[Text extract]:
From the pasteurising vats, milk is pumped to a homogeniser. This blends cream particles into the rest of the milk. Normally, whole milk contains between 4 and 5 percent cream. Without homogenisation, the cream would rise to the top of a container of milk because it's less dense. The homogeniser breaks down the fat molecules in the cream.
The pistons help pump the milk in high-pressure streams of 2,000 pounds per square inch through small tubes. This causes the larger fat molecules in the cream to break into smaller molecules. They become heavier and then are no longer able to float to the top.
If the Hughes’s aren't processing whole milk, however, they don't want that cream in the milk in the first place. To make skimmed or skim milk, they separate the cream from the milk before pasteurisation using in a machine called a cream separator. Whole milk goes in, and out comes 60 percent skim milk and 40 percent cream. The separated cream is pasteurised, but not homogenised. Then it is bottled individually for sale as cream. Or it may use it to make ice cream. After the cream is removed, skim milk is processed just as whole milk is.
Milk is bottled by a machine that can be adapted to handle various sizes of containers – 2 litres, 1 litres and 500ml. Once the milk is bottled, it's stacked in crates and taken to cool storage to be delivered to local stores, restaurants, nursing homes and schools.
On bottling days, the work starts while you're still asleep in bed: One of the Hughes’s has to get up by 5 a.m. – sometimes earlier – to start processing milk! Around 7 a.m., two employees come in to help, and the three of them process milk until around 11 a.m. Then it's time pot cream or help out with the other farm chores.

[Problems]:
1. Can you summarize the milk-processing passage in two sentences?
2. Would you set down the milk-processing passage word for word, from "The pistons help" up to and including "whole milk is."?

[Collected material]:

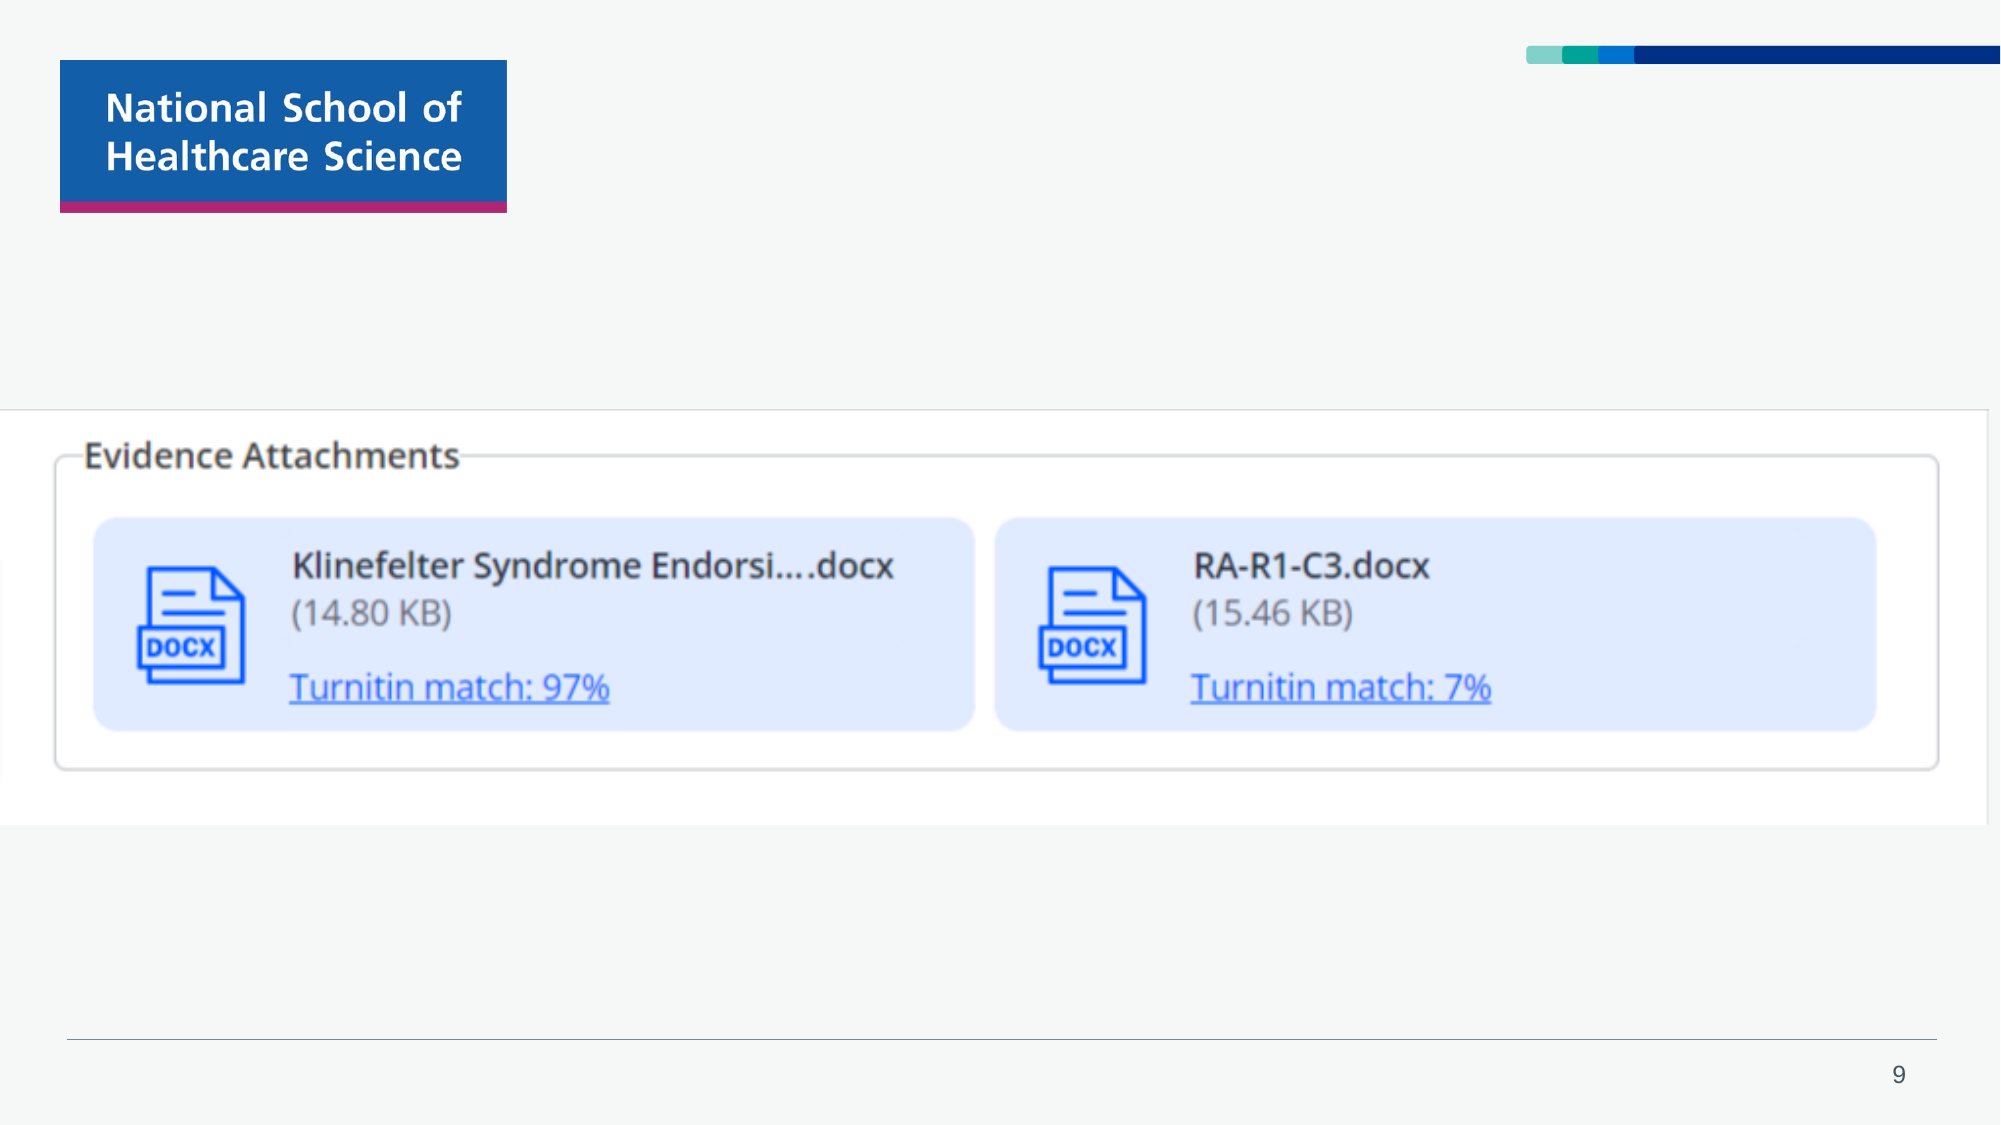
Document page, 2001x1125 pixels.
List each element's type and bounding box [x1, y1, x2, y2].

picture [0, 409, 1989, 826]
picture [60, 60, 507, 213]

[Expected responses]:
1. Milk is pumped from the pasteurizing vats to a homogenizer, which breaks down the fat molecules in the cream so the cream no longer rises to the top, while milk meant to be skim first goes through a cream separator that yields 60 percent skim milk and 40 percent cream. The milk is then bottled in 2-liter, 1-liter or 500ml containers, stacked in crates and taken to cool storage for delivery, and on bottling days processing starts by 5 a.m. and runs until around 11 a.m.

2.
The pistons help pump the milk in high-pressure streams of 2,000 pounds per square inch through small tubes. This causes the larger fat molecules in the cream to break into smaller molecules. They become heavier and then are no longer able to float to the top.
If the Hughes’s aren't processing whole milk, however, they don't want that cream in the milk in the first place. To make skimmed or skim milk, they separate the cream from the milk before pasteurisation using in a machine called a cream separator. Whole milk goes in, and out comes 60 percent skim milk and 40 percent cream. The separated cream is pasteurised, but not homogenised. Then it is bottled individually for sale as cream. Or it may use it to make ice cream. After the cream is removed, skim milk is processed just as whole milk is.